A greater and more efficient use of energy management systems in buildings can contribute to decrease these energy demands significantly. Enabling these systems to work impeccably requires structured and uniformly presented data that is provided by the underlying models of building management systems. However, due to inconsistent data labeling, deployment of these energy management systems is limited.

Structuring data into common schemas manually is time consuming and expensive. Many approaches have been introduced to improve this process with the help of machine learning. One of them is Aikido.

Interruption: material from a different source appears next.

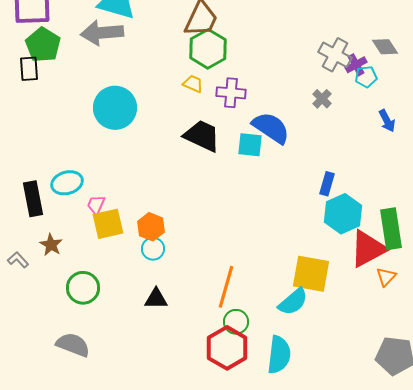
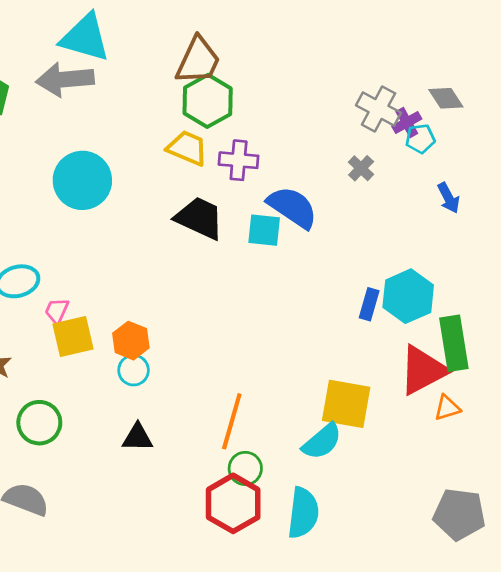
yellow trapezoid: (193, 84) -> (187, 148), size x1.5
blue rectangle: (327, 184) -> (369, 304), moved
cyan hexagon: (343, 214) -> (408, 296), moved
orange triangle: (386, 277) -> (447, 408), turned 30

Aikido allows users to label a large number of data points in an active learning process using the BUDO format, which is a is a hierarchically structured naming schema. Persistently, new labels are suggested for classification optimizing further predictions. In order to achieve a steep learning curve it is crucial to select these labels precicely. Therefore, Aikido consists of an selection algorithm, which suggests labels that differ greatly from already classified labels and are similar to unclassified labels. As a measurement for this difference the Levenshtein string distance is used.

This selection leads to no improvement compared to randomly chosen labels. Therefore, this thesis aims to increase the accuracy of Aikido by applying further string distances and different modifications to the selection algorithm of tool.

Results show that the prediction accuracy depends almost exclusively on the data set rather than on the chosen string distance or algorithm modification. This observation is similar to the results of related applications in scientific literature.